If you want to be convincing, any defense of the NT is going to have to
start by acknowledging that the NT was created and passed on by human
beings, and was subject to the same errors as any other human endeavor.  The
trick is to avoid slipping from this to the conclusion that therefore it has
no validity at all.  In one sense I agree with your comparison to other
ancient documents.  All ancient historians are known to have made mistakes.
But that doesn't mean that we throw out everything they say.  Unless we have
some reason to think that an author is unreliable or biased, we generally
accept what they say provisionally.  Where there are conflicts with other
authors, or with archaeological evidence, we try to find some basis to
choose, or just reconcile ourselves to the idea that we may never know for
sure.  The Bible as a whole has a generally good record for standing up to
comparisons with archaeological and other objective evidence.  Not perfect,
but good enough to support its reliability.  (Clearly this record applies
mostly to the OT, since the NT is relatively hard to test archaeologically.

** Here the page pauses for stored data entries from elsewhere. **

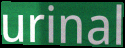
urinalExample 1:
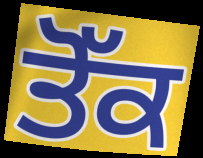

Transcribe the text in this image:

ਤੋੱਕ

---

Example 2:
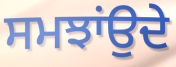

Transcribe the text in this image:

ਸਮਝਾਂਉਦੇ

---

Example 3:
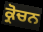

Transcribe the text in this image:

ਕ੍ਰੋਚਨ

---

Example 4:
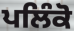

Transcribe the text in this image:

ਪਲਿੰਕੋ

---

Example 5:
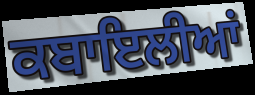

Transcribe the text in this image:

ਕਬਾਇਲੀਆਂ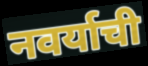
नवर्याची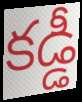
కడ్డీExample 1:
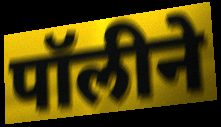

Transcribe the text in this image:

पॉलीने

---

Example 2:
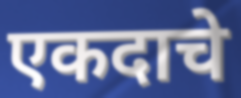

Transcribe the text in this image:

एकदाचे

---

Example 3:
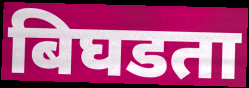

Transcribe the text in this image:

बिघडता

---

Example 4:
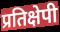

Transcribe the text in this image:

प्रतिक्षेपी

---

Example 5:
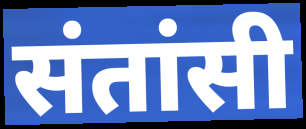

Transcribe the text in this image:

However it does seem to portray early 1st Century Palestine faithfully, so
there is at least some objective support.)  

But I think I disagree with you in how far purely objective evidence can go.
At some point, the reader is going to reach a basic question of faith: Does
this account have spiritual power for me?  Do I see God through this man?

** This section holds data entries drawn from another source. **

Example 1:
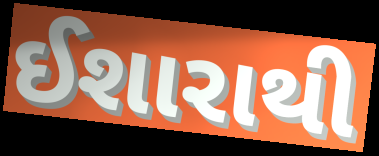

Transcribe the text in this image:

ઈશારાથી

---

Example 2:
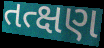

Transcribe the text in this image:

તત્ક્ષણ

In effect, we end up making the same sort of judgement about the NT that we
would make about any human testimony.  Do I find the witnesses and what they
say credible?  I don't think we can finesse this question by establishing
beforehand that the NT is error-free.  I think the most we can establish
objectively is the following:
  - the authors seem to have had traditions available that went back to
	the period of time supposedly covered by the accounts.  We can
	tell this because they gave a reasonably reliable account of
	life in that period, even though they were presumably writing
	in a very different culture.
  - transmission of the documents seems to have been very good, as you
	indicate in your section on "reliability of the NT"

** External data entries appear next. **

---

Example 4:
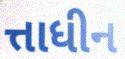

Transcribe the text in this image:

ત્તાધીન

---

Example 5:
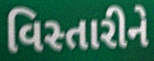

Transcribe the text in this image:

વિસ્તારીનેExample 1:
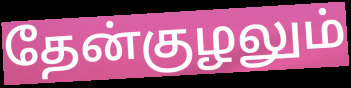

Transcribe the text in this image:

தேன்குழலும்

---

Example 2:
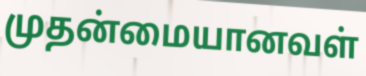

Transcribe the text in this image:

முதன்மையானவள்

  - there is at least some external evidence that Jesus at least
	lived.  (though I have problems with some of your evidence.
	There is some scepticism as to whether Josephus really wrote "if
	indeed he should be called a man." Nor do I think Pliny's document
	proves anything other than the existence of Christians who believed 
	in the existence of Christ. The basic problem here is that Christians
	were in a good position	to surpress all embarrassing evidence.)
But I am very wary of any attempt to establish more objectively.  In the
final analysis, we are simply going to have to make a judgement about the
believability of the witnesses.

Since this discussion touches on the issue of the inerrancy of Scripture,
let me say that I regard this doctrine as being a result of inappropriate
speculation.  It follows roughly the same principle that the first Century
Jews did in rejecting Jesus as the Messiah:  In both cases, the argument
starts out by assuming it knows what God would or would not do:  "God would
not allow the Messiah to be killed." "God would not allow his message to be
transmitted in a manner that is subject to error."  I agree that if I were
God, things would be different.  I would no doubt make my will clearly known
to my subjects, and supply appropriate thunderbolts when they didn't listen.
But God does not seem to have choosen to work that way.  He seems to have
subjected both his Son and the testimony about his Son, to the vicissitudes
of human life.  I believe that inerrancy is a close cousin to docetism.
They both refuse to believe that God would truly come into history.

Where I differ from the classical liberal view, is that although I do not
view Scripture as inerrant, I do view it as reliable.  I mean reliable to be
taken in its normal sense.  When I say that I consider a person to be
reliable, I don't mean that he never errs, or that he reports things
perfectly.  I mean that he doesn't make substantial errors.  I do believe
that the authors of the NT understood Jesus, and that the portrait that they
painted of him is faithful in any way that matters.